** Exercícios de aplicação **
A. Transcreva do texto sobre o direito de asilo o trecho que começa em "2º ponto: O" e termina em "por razões humanitárias.".
B. Com base no texto sobre o direito de asilo, responda:
(i) Segundo o 2º ponto, o que é inviabilizado pela denegação automática do estatuto de refugiado?
(ii) Em que ano foi aprovada a legislação portuguesa sobre Direito de Asilo mencionada no 3º ponto?
(iii) De acordo com o 5º ponto, a quem se estendem os efeitos da concessão de asilo quando o requerente é menor de 18 anos?

** Texto fornecido **
══════

2º ponto: O PCP propõe a eliminação das referências a "países terceiros de acolhimento" e "países seguros". A denegação automática do estatuto de refugiado que se opera pelo simples facto de um cidadão requerente ser originário de qualquer país considerado "seguro" ou "terceiro de acolhimento" inviabiliza a apreciação concreta do pedido de asilo e pode conduzir a um repatriamento que ponha em causa a segurança ou mesmo a vida do requerente. Acresce que a determinação por cada Estado dos países "seguros" ou "terceiros de acolhimento" releva de critérios de política externa muitas vezes estranhos a razões humanitárias.

3º ponto: O PCP propõe a reposição do regime de concessão de asilo por razões humanitárias.

A legislação portuguesa sobre Direito de Asilo aprovada em 1980 concedia este direito aos cidadãos impedidos ou impossibilitados de regressar ao Estado da sua nacionalidade ou da sua residência habitual por motivos de insegurança devida a conflitos armados ou a sistemática violação de direitos humanos que aí se verificassem. Tais razões, a partir de 1993, passaram a ser atendíveis tão só para efeitos de concessão de um regime especial de autorização de residência distinto do estatuto de refugiado. Sendo certo que a consagração constitucional do direito de asilo não obriga a abranger estes casos, a verdade é que também os não exclui. E se em 1980 existiam razões para consagrar o reconhecimento do estatuto de refugiado por razões humanitárias, não existem hoje menos razões para a sua reposição.

4º ponto: O PCP propõe a revogação, por inconstitucional, da disposição que possibilita a recusa da concessão de asilo "sempre que a segurança interna ou externa o justifiquem ou quando a protecção da população o exija, designadamente em razão da situação social ou económica do país".

Tendo o direito de asilo o estatuto constitucional de direito fundamental, este só pode ser restringido nos casos em que a própria Constituição o preveja. Ora, a Lei Fundamental não prevê qualquer cláusula de restrição deste direito, nem os fundamentos de recusa constantes desta norma - tão vagos e insindicáveis como " a situação social e económica do país" - podem funcionar, à luz da Constituição, como cláusulas de restrição de direitos fundamentais.

5º ponto: O PCP propõe a consagração do carácter automático - em vez da simples possibilidade - da extensão dos efeitos da concessão de asilo ao cônjuge e aos filhos menores solteiros ou incapazes, do requerente ou, sendo este menor de 18 anos, ao pai e à mãe.

══════

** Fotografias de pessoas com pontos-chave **
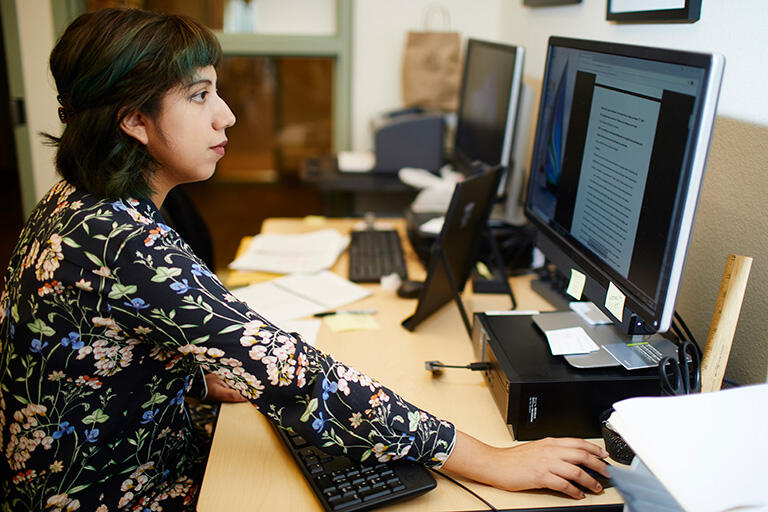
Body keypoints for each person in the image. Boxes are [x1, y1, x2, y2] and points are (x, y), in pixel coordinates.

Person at [0, 8, 609, 511]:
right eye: (200, 95)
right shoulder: (122, 241)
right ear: (134, 120)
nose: (227, 115)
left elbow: (105, 354)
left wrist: (198, 375)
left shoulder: (79, 203)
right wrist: (493, 460)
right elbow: (295, 374)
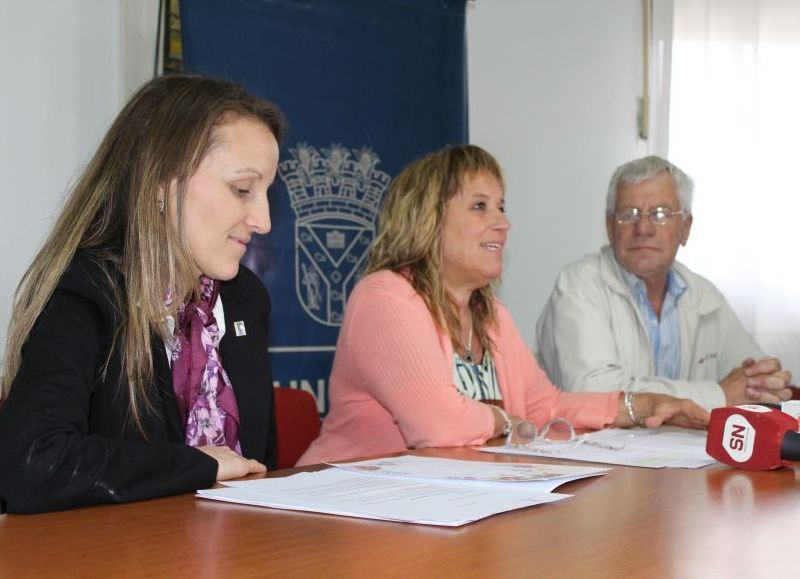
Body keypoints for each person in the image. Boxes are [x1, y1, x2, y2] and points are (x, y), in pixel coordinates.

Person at [298, 146, 708, 466]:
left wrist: (639, 406)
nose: (503, 223)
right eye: (480, 206)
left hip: (441, 507)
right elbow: (438, 427)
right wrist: (504, 421)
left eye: (501, 207)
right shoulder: (384, 298)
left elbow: (544, 408)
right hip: (344, 513)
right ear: (428, 218)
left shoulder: (491, 315)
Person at [0, 74, 283, 513]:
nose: (263, 220)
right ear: (162, 184)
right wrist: (194, 464)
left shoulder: (246, 300)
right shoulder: (86, 292)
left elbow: (260, 466)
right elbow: (35, 464)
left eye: (267, 193)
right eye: (242, 189)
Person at [536, 155, 792, 411]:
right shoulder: (580, 285)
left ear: (686, 228)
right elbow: (592, 391)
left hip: (680, 450)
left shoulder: (703, 295)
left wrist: (764, 382)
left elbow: (751, 379)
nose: (643, 228)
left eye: (660, 214)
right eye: (629, 214)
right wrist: (717, 395)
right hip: (587, 449)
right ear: (609, 227)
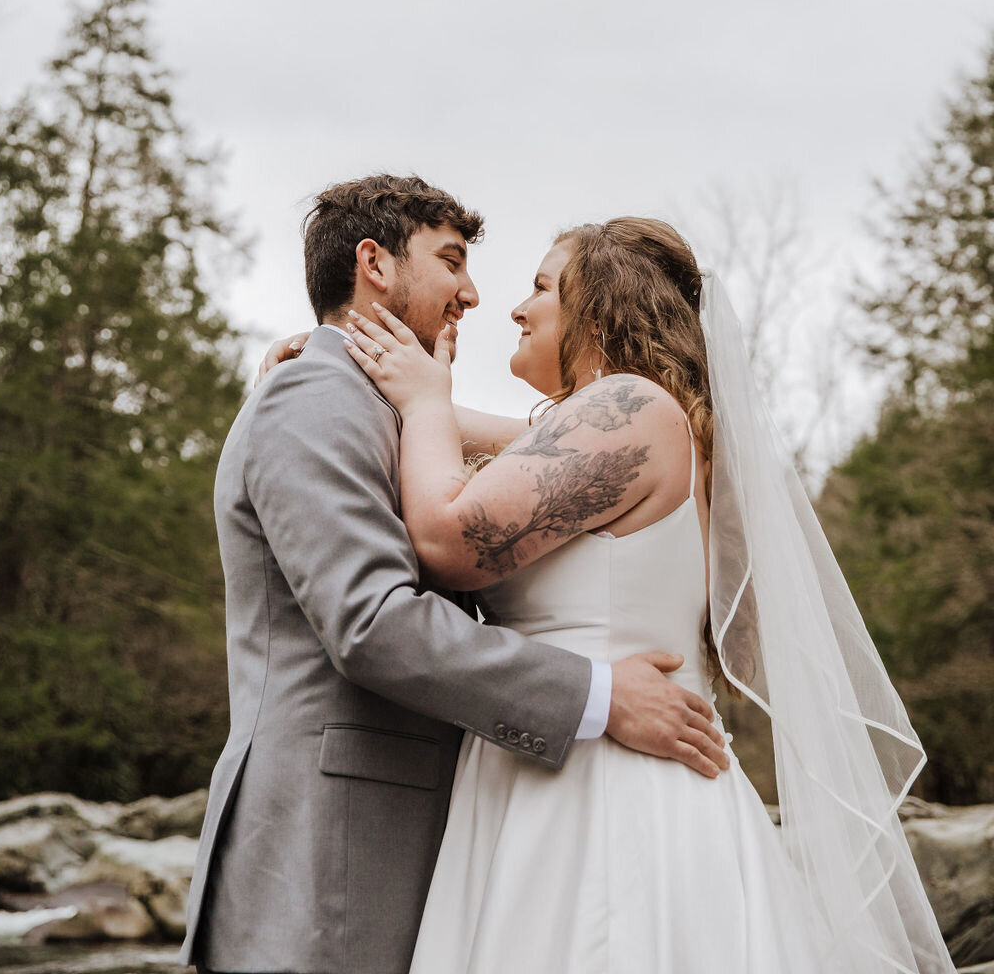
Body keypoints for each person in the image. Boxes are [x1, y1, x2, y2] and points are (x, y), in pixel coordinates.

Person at [294, 214, 953, 974]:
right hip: (553, 769)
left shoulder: (633, 411)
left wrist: (426, 402)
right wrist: (341, 370)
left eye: (541, 287)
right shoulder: (628, 421)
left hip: (605, 796)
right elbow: (491, 437)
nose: (515, 307)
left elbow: (447, 538)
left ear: (601, 311)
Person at [181, 179, 728, 974]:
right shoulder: (314, 398)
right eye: (450, 262)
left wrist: (415, 395)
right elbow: (373, 622)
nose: (476, 295)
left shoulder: (605, 421)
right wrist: (599, 695)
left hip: (527, 816)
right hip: (330, 845)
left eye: (536, 286)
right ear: (373, 263)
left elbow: (527, 464)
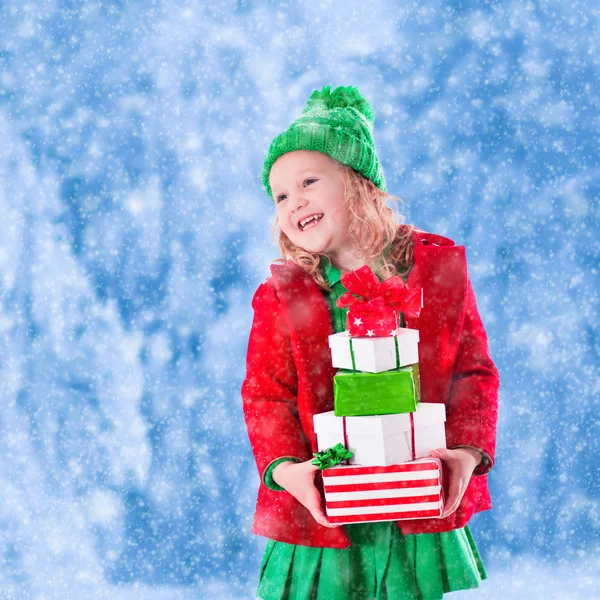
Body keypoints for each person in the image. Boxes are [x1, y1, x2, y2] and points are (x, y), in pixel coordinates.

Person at [242, 84, 499, 600]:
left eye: (309, 181)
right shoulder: (282, 295)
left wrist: (465, 454)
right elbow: (265, 395)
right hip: (324, 519)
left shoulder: (436, 271)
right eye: (281, 196)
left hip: (415, 503)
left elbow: (474, 373)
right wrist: (289, 470)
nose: (295, 202)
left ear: (359, 182)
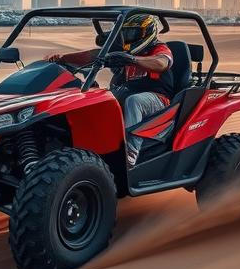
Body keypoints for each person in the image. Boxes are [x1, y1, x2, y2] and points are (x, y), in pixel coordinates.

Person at [44, 13, 170, 165]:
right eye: (126, 34)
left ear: (147, 33)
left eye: (133, 33)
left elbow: (162, 62)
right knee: (96, 99)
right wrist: (63, 58)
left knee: (134, 101)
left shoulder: (159, 49)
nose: (129, 38)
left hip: (159, 99)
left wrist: (132, 60)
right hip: (127, 92)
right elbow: (94, 55)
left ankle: (130, 153)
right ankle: (88, 147)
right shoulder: (127, 51)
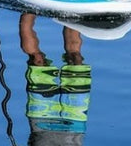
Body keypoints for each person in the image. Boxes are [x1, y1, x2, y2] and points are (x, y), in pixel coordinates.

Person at [19, 13, 92, 146]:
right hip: (75, 123)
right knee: (76, 59)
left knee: (37, 60)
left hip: (41, 122)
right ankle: (73, 9)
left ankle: (28, 7)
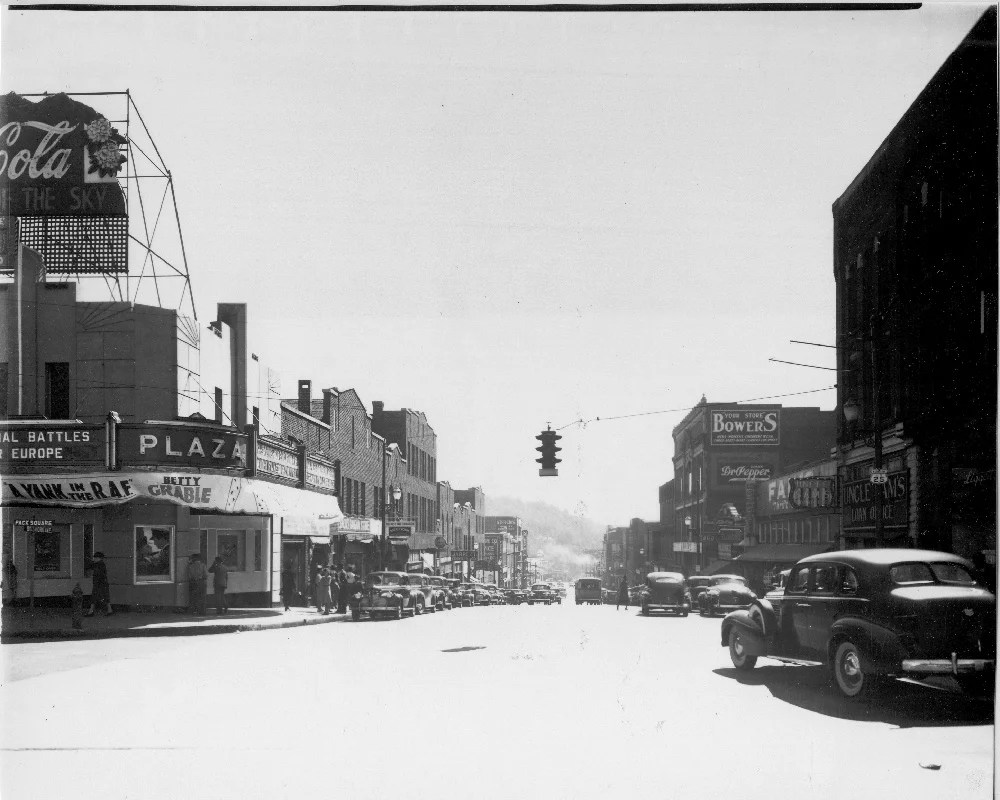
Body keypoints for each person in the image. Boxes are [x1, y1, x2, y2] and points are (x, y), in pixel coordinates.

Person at [85, 551, 113, 616]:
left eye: (95, 558)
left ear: (98, 558)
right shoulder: (101, 564)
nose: (94, 559)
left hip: (99, 583)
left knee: (94, 597)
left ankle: (91, 611)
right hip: (103, 583)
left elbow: (90, 567)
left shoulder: (98, 564)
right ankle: (109, 610)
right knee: (105, 597)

══════

** Soluções dos exercícios **
A.
2º ponto: O PCP propõe a eliminação das referências a "países terceiros de acolhimento" e "países seguros". A denegação automática do estatuto de refugiado que se opera pelo simples facto de um cidadão requerente ser originário de qualquer país considerado "seguro" ou "terceiro de acolhimento" inviabiliza a apreciação concreta do pedido de asilo e pode conduzir a um repatriamento que ponha em causa a segurança ou mesmo a vida do requerente. Acresce que a determinação por cada Estado dos países "seguros" ou "terceiros de acolhimento" releva de critérios de política externa muitas vezes estranhos a razões humanitárias.

3º ponto: O PCP propõe a reposição do regime de concessão de asilo por razões humanitárias.

B.
(i) A apreciação concreta do pedido de asilo.
(ii) Em 1980.
(iii) Ao pai e à mãe.